> **Task directions**
Please copy each line below that contains the string "center".

(Dataset records)
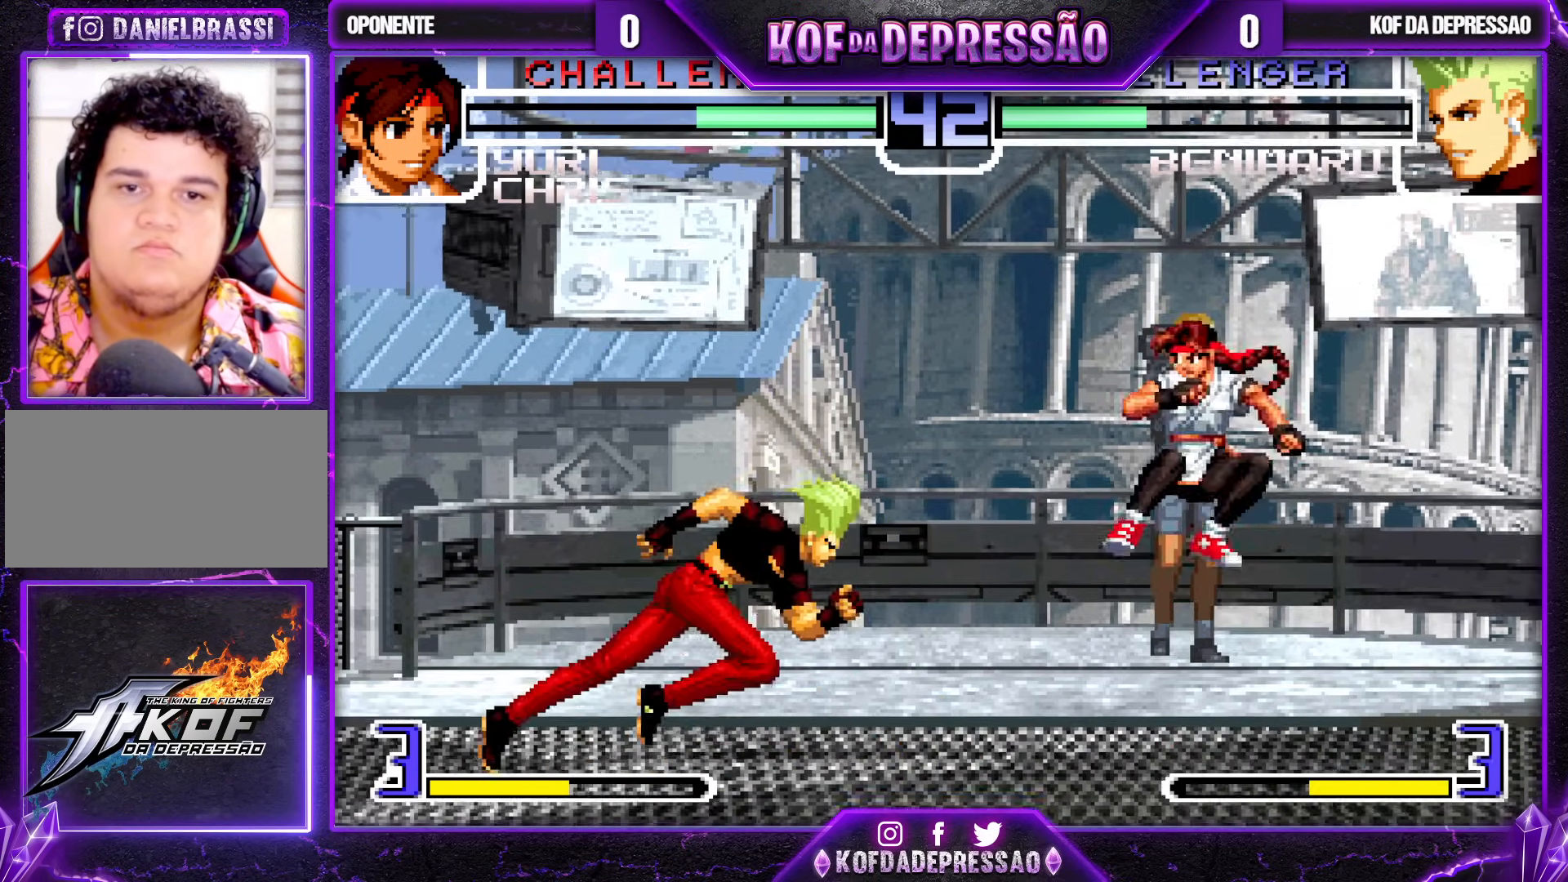
{"dt_ms": 500, "buttons": [], "left_stick": "down-right", "events": [[83, "left_stick", "down-right"], [283, "TRIANGLE", "down"], [367, "TRIANGLE", "up"]]}
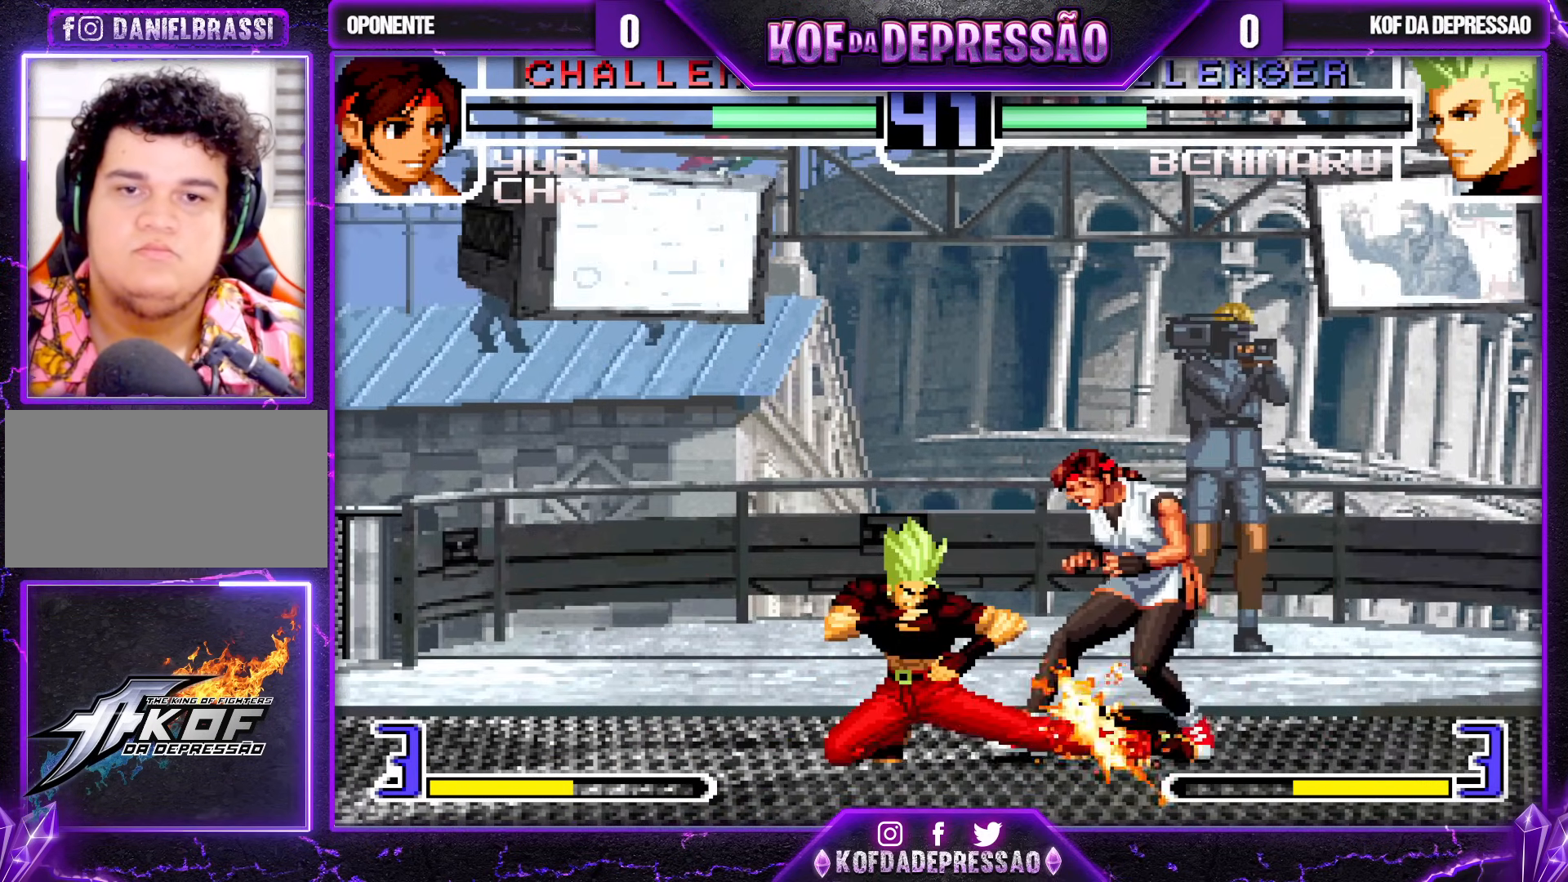
{"dt_ms": 500, "buttons": [], "left_stick": "down-left", "events": [[17, "TRIANGLE", "down"], [50, "left_stick", "down"], [83, "TRIANGLE", "up"], [183, "left_stick", "right"], [233, "TRIANGLE", "down"], [250, "left_stick", "up"], [300, "TRIANGLE", "up"], [300, "left_stick", "left"], [417, "left_stick", "right"], [450, "TRIANGLE", "down"], [483, "TRIANGLE", "up"], [500, "left_stick", "down-left"]]}
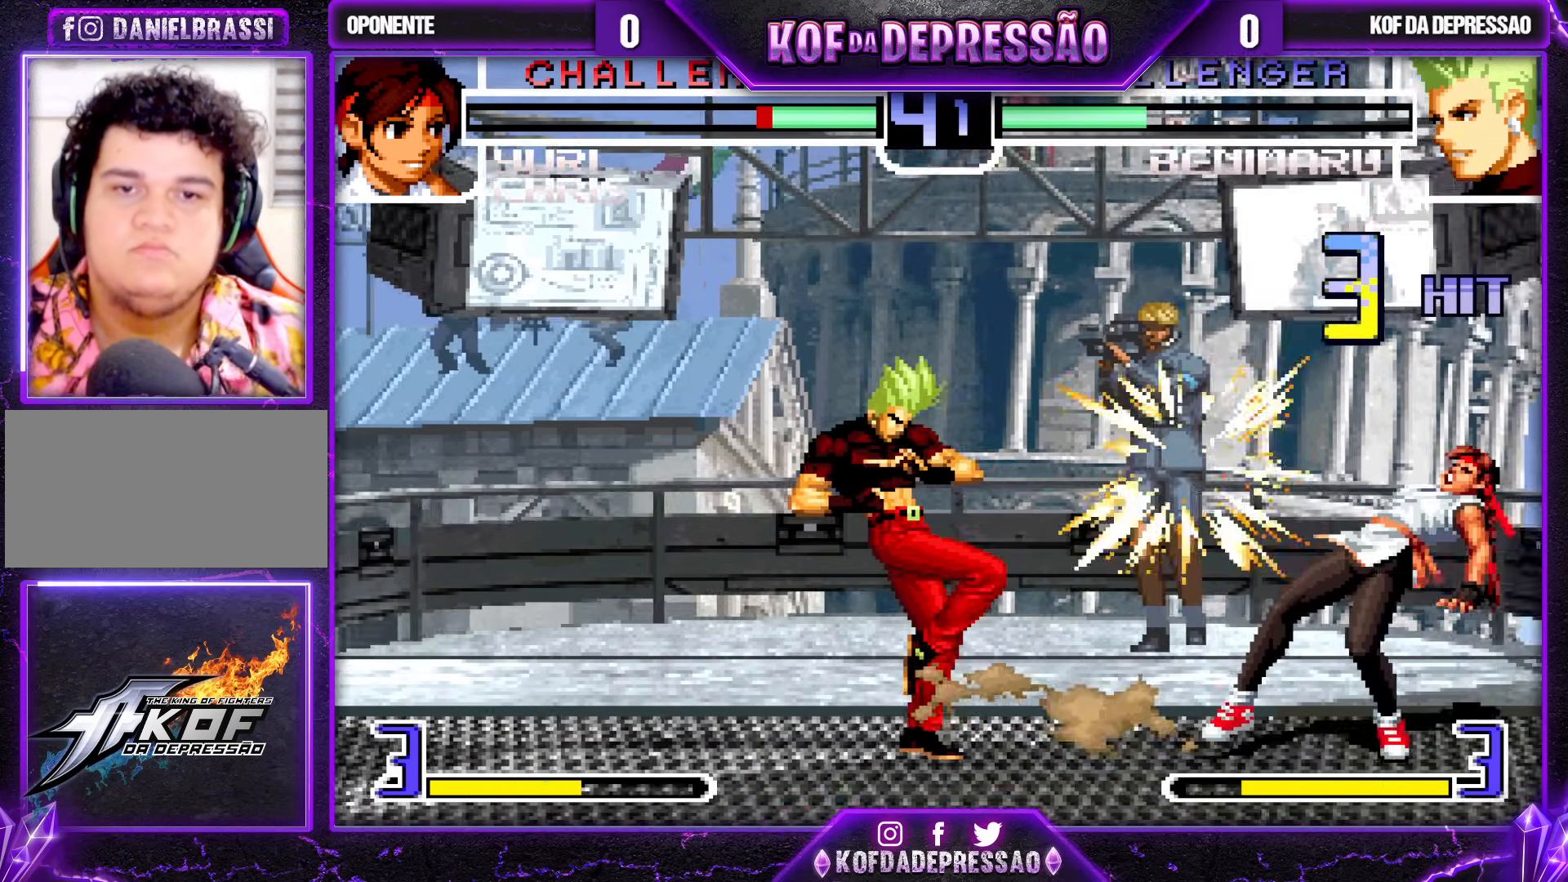
{"dt_ms": 500, "buttons": ["CROSS"], "left_stick": "center", "events": [[17, "left_stick", "down"], [100, "left_stick", "up"], [150, "left_stick", "down"], [233, "SQUARE", "down"], [233, "left_stick", "right"], [317, "SQUARE", "up"], [317, "left_stick", "center"], [383, "CROSS", "down"]]}
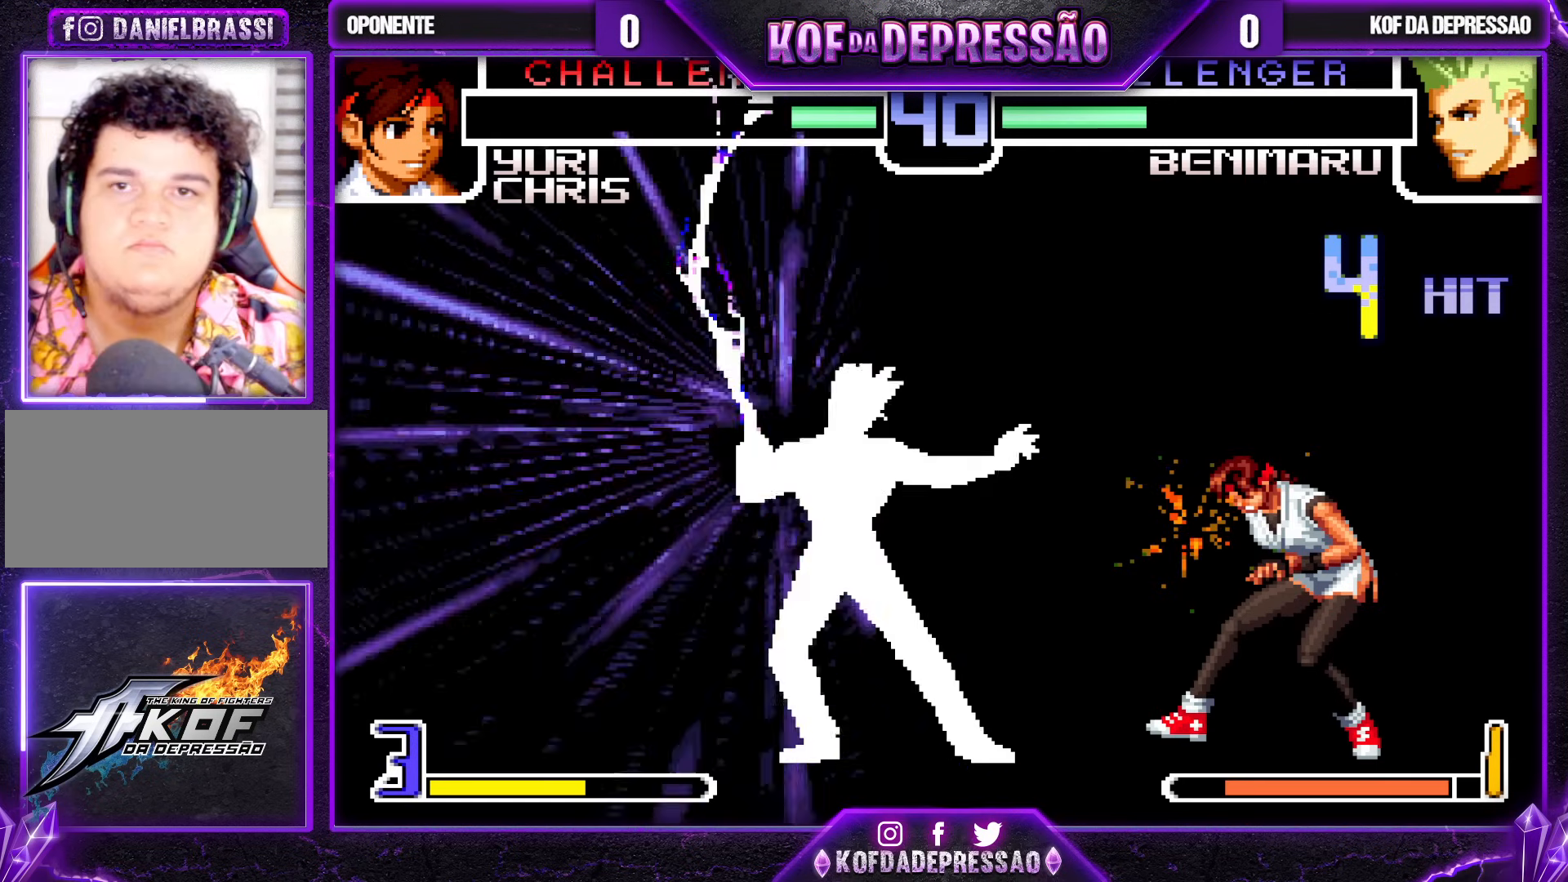
{"dt_ms": 500, "buttons": ["CROSS"], "left_stick": "center", "events": [[267, "CROSS", "up"], [483, "CROSS", "down"]]}
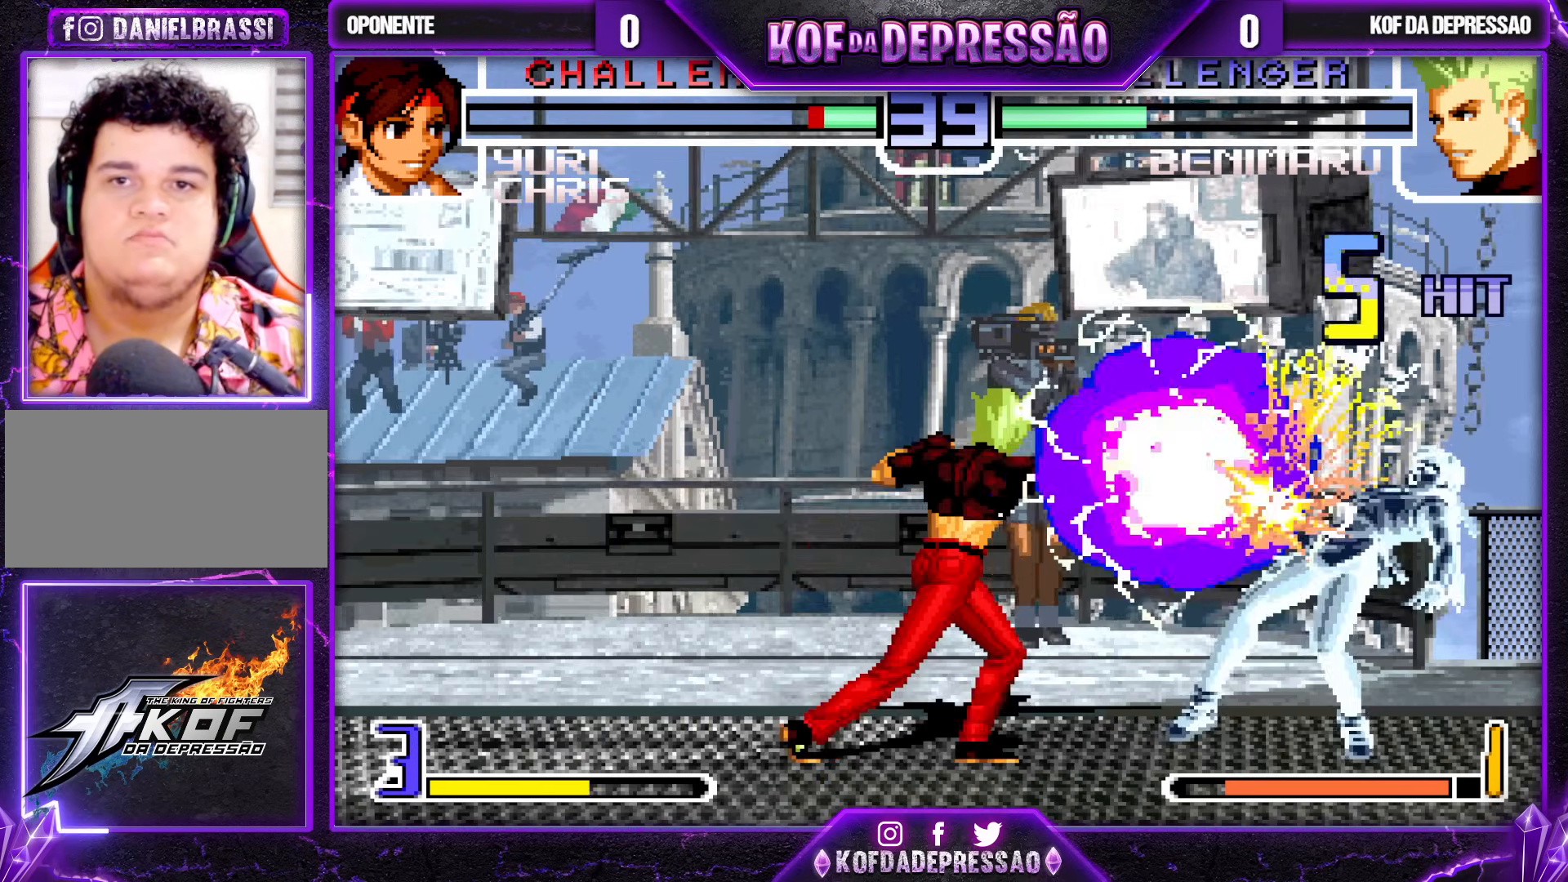
{"dt_ms": 500, "buttons": [], "left_stick": "center", "events": [[17, "CROSS", "up"], [167, "CROSS", "down"], [233, "CROSS", "up"], [350, "CROSS", "down"], [433, "CROSS", "up"]]}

> **Completed task**
{"dt_ms": 500, "buttons": ["CROSS"], "left_stick": "center", "events": [[17, "left_stick", "down"], [100, "left_stick", "up"], [150, "left_stick", "down"], [233, "SQUARE", "down"], [233, "left_stick", "right"], [317, "SQUARE", "up"], [317, "left_stick", "center"], [383, "CROSS", "down"]]}
{"dt_ms": 500, "buttons": ["CROSS"], "left_stick": "center", "events": [[267, "CROSS", "up"], [483, "CROSS", "down"]]}
{"dt_ms": 500, "buttons": [], "left_stick": "center", "events": [[17, "CROSS", "up"], [167, "CROSS", "down"], [233, "CROSS", "up"], [350, "CROSS", "down"], [433, "CROSS", "up"]]}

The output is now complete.